GIVEN PROBLEM - Count the lines in the records below that contain the string "rangeland", and reply with that number alone.

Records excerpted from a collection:

•••••

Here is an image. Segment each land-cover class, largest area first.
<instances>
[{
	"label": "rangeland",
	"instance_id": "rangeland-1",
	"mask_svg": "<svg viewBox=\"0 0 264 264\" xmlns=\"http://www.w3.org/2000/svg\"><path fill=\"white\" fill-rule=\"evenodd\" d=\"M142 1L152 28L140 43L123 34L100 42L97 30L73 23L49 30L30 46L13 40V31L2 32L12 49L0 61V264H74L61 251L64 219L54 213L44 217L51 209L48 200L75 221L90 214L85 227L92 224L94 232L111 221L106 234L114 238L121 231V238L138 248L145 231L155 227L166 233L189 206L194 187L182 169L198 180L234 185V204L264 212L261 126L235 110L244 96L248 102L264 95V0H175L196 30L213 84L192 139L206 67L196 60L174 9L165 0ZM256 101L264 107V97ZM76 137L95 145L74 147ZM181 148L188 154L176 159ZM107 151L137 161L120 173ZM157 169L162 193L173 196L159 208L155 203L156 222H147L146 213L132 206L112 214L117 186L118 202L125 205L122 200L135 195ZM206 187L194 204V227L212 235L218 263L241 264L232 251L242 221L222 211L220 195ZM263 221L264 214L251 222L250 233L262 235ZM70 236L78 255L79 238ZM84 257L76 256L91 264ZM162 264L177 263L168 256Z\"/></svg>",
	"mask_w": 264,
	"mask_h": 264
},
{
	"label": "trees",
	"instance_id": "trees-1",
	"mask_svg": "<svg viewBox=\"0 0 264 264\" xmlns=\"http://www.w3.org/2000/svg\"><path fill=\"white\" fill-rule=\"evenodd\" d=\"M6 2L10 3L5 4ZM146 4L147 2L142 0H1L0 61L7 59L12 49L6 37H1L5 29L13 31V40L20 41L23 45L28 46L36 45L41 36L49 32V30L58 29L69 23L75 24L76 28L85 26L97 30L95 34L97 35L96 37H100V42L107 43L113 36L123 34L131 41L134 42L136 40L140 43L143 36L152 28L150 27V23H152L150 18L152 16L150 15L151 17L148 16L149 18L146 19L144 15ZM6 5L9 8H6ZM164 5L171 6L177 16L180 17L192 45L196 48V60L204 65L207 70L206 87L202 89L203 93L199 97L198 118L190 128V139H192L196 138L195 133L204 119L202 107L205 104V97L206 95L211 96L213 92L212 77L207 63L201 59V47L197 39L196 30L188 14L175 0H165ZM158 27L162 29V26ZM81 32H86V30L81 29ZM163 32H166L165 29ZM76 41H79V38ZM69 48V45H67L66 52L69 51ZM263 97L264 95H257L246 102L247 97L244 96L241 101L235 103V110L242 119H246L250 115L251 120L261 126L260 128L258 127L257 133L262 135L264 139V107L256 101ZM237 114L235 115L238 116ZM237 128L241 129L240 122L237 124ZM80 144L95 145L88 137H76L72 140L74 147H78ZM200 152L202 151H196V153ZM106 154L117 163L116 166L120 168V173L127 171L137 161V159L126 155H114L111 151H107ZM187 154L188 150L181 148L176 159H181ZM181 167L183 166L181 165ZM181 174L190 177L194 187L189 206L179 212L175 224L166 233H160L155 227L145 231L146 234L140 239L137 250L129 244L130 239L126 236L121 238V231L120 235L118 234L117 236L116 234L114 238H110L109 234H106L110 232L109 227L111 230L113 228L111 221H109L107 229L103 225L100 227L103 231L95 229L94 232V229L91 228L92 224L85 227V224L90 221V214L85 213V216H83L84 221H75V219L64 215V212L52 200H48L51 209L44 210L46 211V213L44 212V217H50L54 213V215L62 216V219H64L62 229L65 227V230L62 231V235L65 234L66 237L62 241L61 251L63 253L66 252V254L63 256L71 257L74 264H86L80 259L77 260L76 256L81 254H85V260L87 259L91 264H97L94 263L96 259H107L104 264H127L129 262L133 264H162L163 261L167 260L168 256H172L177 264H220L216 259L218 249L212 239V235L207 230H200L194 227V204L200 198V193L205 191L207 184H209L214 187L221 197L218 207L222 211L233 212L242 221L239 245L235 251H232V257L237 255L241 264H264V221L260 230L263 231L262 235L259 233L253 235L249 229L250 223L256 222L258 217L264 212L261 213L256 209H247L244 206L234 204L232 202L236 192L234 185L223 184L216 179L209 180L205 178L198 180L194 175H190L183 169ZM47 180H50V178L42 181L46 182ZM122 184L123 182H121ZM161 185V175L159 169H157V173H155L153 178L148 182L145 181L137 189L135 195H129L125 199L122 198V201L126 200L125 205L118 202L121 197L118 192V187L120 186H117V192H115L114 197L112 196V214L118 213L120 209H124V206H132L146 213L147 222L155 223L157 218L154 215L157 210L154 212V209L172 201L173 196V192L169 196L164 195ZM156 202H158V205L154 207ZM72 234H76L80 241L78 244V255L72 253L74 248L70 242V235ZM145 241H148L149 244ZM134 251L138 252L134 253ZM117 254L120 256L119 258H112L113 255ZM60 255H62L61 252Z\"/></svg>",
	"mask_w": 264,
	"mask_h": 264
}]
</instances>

•••••

FULL OUTPUT - 2